---------- SOURCE MATERIAL ----------

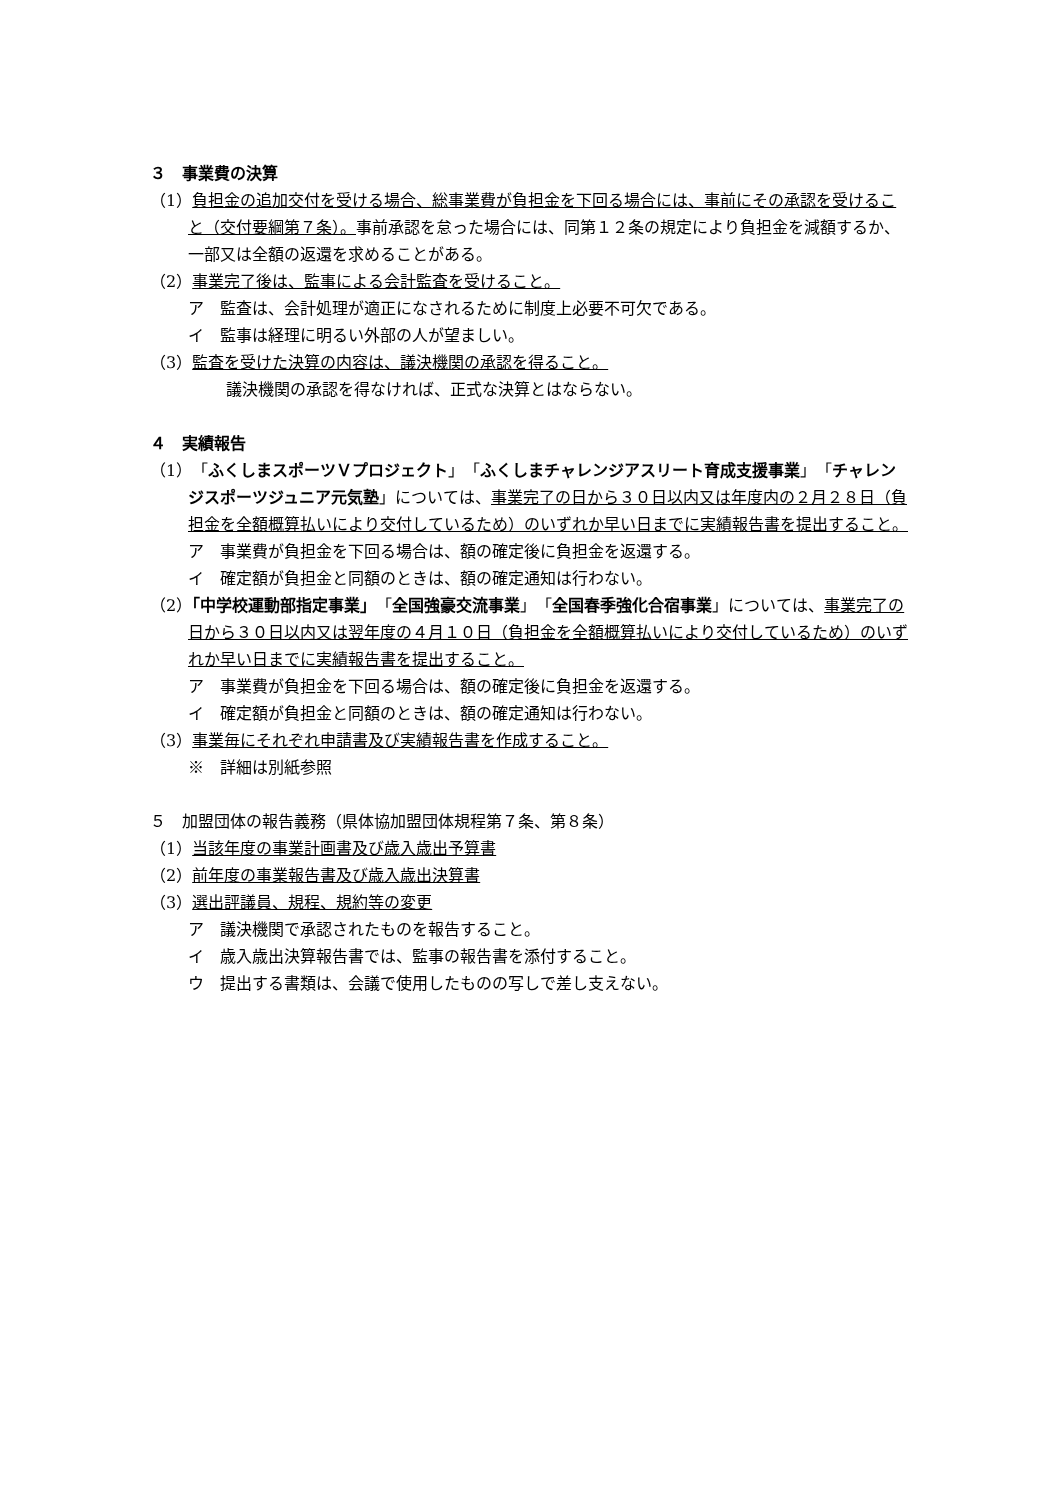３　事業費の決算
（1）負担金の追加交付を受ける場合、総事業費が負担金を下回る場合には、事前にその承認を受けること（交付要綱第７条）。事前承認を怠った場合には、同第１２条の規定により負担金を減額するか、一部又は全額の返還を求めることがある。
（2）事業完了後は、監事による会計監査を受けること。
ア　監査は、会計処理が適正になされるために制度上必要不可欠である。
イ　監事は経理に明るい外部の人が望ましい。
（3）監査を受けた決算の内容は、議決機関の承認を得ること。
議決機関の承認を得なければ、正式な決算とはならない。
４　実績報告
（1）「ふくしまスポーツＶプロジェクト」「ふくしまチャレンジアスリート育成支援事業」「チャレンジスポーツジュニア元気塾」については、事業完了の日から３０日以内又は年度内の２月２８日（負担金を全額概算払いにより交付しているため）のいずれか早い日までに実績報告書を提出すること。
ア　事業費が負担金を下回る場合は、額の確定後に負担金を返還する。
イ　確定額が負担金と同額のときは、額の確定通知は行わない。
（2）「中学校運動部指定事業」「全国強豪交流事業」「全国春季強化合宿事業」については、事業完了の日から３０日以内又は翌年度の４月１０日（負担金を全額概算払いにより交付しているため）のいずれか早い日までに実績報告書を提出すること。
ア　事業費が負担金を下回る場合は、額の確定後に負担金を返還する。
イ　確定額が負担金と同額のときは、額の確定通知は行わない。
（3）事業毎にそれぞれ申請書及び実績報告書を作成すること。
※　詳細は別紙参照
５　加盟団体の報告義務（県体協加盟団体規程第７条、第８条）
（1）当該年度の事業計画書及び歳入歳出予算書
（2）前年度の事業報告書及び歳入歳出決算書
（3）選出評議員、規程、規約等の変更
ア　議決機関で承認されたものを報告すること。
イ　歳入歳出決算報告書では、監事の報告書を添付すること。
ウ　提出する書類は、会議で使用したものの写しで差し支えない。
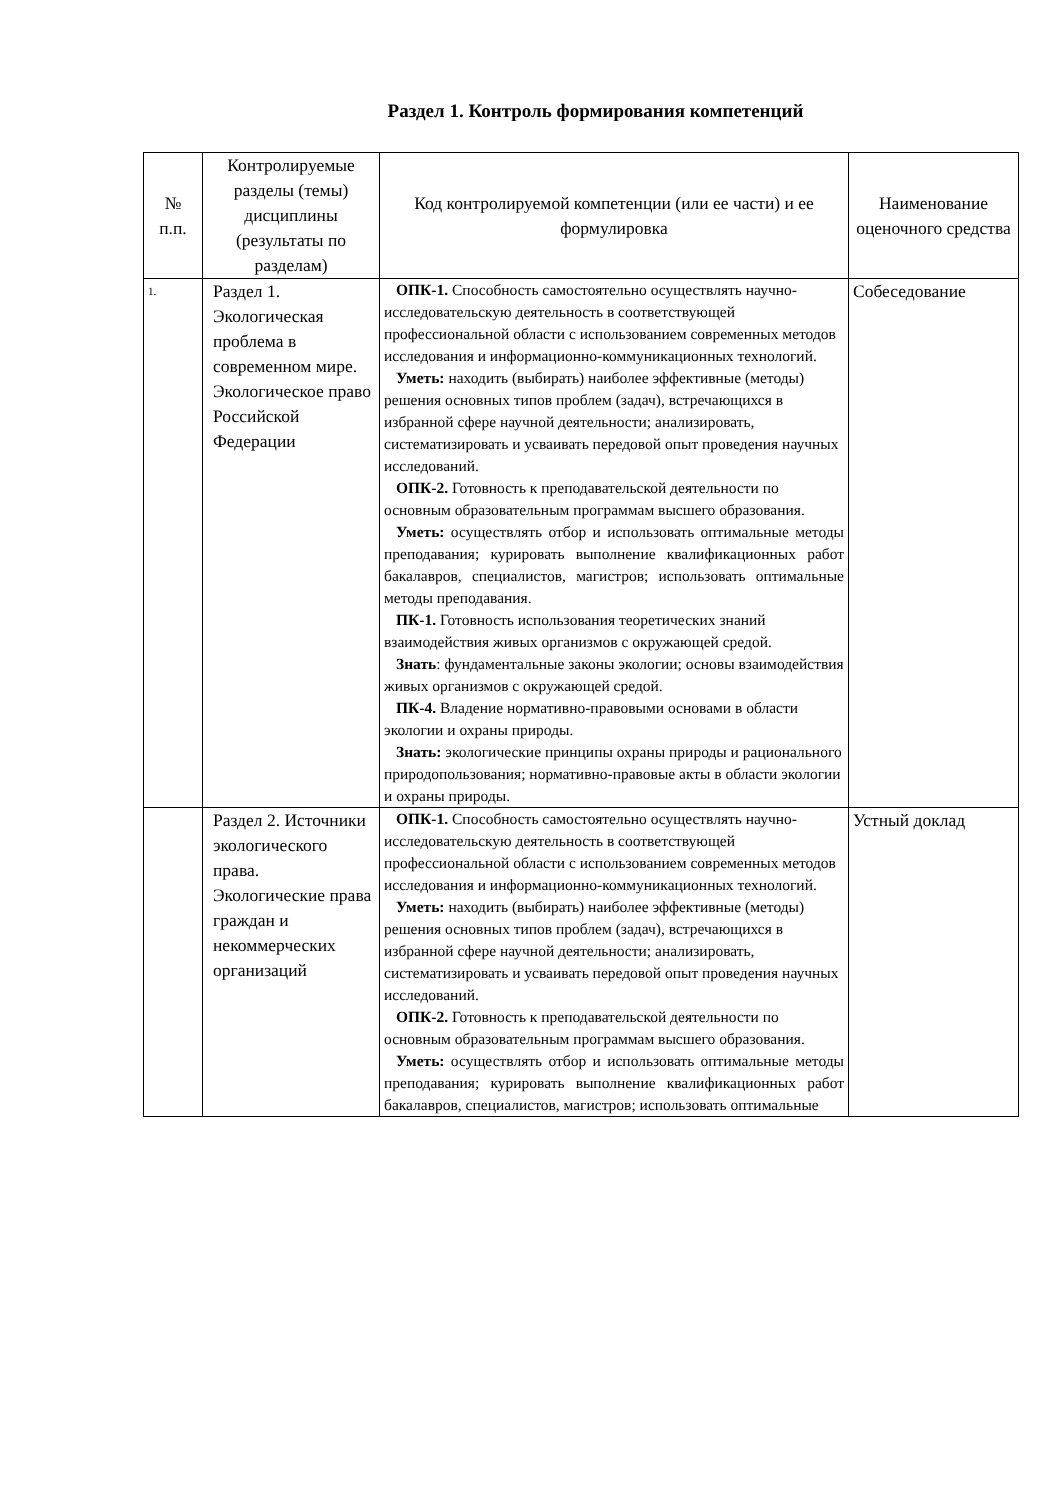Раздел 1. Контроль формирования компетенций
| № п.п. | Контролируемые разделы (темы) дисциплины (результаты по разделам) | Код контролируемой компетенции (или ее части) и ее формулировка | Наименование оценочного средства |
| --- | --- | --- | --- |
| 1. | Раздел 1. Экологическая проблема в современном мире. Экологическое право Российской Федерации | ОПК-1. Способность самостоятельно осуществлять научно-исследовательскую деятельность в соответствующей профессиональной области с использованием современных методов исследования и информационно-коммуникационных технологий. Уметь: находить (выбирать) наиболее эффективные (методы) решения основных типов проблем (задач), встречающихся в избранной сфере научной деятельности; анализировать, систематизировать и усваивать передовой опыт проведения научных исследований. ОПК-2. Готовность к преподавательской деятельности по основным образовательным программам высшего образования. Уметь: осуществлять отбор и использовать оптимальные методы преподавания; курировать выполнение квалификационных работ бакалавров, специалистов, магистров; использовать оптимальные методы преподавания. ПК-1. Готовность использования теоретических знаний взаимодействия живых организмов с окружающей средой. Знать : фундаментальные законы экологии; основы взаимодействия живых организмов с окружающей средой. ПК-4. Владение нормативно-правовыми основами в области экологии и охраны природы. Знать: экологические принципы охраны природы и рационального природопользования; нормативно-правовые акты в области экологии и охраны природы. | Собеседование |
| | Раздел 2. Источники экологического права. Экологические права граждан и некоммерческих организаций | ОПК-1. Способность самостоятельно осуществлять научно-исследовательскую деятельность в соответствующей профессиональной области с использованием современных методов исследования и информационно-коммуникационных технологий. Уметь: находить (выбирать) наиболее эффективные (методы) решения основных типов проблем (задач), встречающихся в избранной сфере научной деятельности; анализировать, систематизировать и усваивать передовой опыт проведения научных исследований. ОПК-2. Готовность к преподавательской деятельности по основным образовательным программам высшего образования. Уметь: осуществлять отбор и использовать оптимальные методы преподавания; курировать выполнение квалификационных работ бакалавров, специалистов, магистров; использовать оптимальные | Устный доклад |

----------

:: EXERCISE DESCRIPTION ::
Every line above goes into your copy exactly; no images go in.

:: ANSWER FOR THIS EXERCISE ::
３　事業費の決算
（1）負担金の追加交付を受ける場合、総事業費が負担金を下回る場合には、事前にその承認を受けること（交付要綱第７条）。事前承認を怠った場合には、同第１２条の規定により負担金を減額するか、一部又は全額の返還を求めることがある。
（2）事業完了後は、監事による会計監査を受けること。
ア　監査は、会計処理が適正になされるために制度上必要不可欠である。
イ　監事は経理に明るい外部の人が望ましい。
（3）監査を受けた決算の内容は、議決機関の承認を得ること。
議決機関の承認を得なければ、正式な決算とはならない。
４　実績報告
（1）「ふくしまスポーツＶプロジェクト」「ふくしまチャレンジアスリート育成支援事業」「チャレンジスポーツジュニア元気塾」については、事業完了の日から３０日以内又は年度内の２月２８日（負担金を全額概算払いにより交付しているため）のいずれか早い日までに実績報告書を提出すること。
ア　事業費が負担金を下回る場合は、額の確定後に負担金を返還する。
イ　確定額が負担金と同額のときは、額の確定通知は行わない。
（2）「中学校運動部指定事業」「全国強豪交流事業」「全国春季強化合宿事業」については、事業完了の日から３０日以内又は翌年度の４月１０日（負担金を全額概算払いにより交付しているため）のいずれか早い日までに実績報告書を提出すること。
ア　事業費が負担金を下回る場合は、額の確定後に負担金を返還する。
イ　確定額が負担金と同額のときは、額の確定通知は行わない。
（3）事業毎にそれぞれ申請書及び実績報告書を作成すること。
※　詳細は別紙参照
５　加盟団体の報告義務（県体協加盟団体規程第７条、第８条）
（1）当該年度の事業計画書及び歳入歳出予算書
（2）前年度の事業報告書及び歳入歳出決算書
（3）選出評議員、規程、規約等の変更
ア　議決機関で承認されたものを報告すること。
イ　歳入歳出決算報告書では、監事の報告書を添付すること。
ウ　提出する書類は、会議で使用したものの写しで差し支えない。
Раздел 1. Контроль формирования компетенций
| № п.п. | Контролируемые разделы (темы) дисциплины (результаты по разделам) | Код контролируемой компетенции (или ее части) и ее формулировка | Наименование оценочного средства |
| --- | --- | --- | --- |
| 1. | Раздел 1. Экологическая проблема в современном мире. Экологическое право Российской Федерации | ОПК-1. Способность самостоятельно осуществлять научно-исследовательскую деятельность в соответствующей профессиональной области с использованием современных методов исследования и информационно-коммуникационных технологий. Уметь: находить (выбирать) наиболее эффективные (методы) решения основных типов проблем (задач), встречающихся в избранной сфере научной деятельности; анализировать, систематизировать и усваивать передовой опыт проведения научных исследований. ОПК-2. Готовность к преподавательской деятельности по основным образовательным программам высшего образования. Уметь: осуществлять отбор и использовать оптимальные методы преподавания; курировать выполнение квалификационных работ бакалавров, специалистов, магистров; использовать оптимальные методы преподавания. ПК-1. Готовность использования теоретических знаний взаимодействия живых организмов с окружающей средой. Знать : фундаментальные законы экологии; основы взаимодействия живых организмов с окружающей средой. ПК-4. Владение нормативно-правовыми основами в области экологии и охраны природы. Знать: экологические принципы охраны природы и рационального природопользования; нормативно-правовые акты в области экологии и охраны природы. | Собеседование |
| | Раздел 2. Источники экологического права. Экологические права граждан и некоммерческих организаций | ОПК-1. Способность самостоятельно осуществлять научно-исследовательскую деятельность в соответствующей профессиональной области с использованием современных методов исследования и информационно-коммуникационных технологий. Уметь: находить (выбирать) наиболее эффективные (методы) решения основных типов проблем (задач), встречающихся в избранной сфере научной деятельности; анализировать, систематизировать и усваивать передовой опыт проведения научных исследований. ОПК-2. Готовность к преподавательской деятельности по основным образовательным программам высшего образования. Уметь: осуществлять отбор и использовать оптимальные методы преподавания; курировать выполнение квалификационных работ бакалавров, специалистов, магистров; использовать оптимальные | Устный доклад |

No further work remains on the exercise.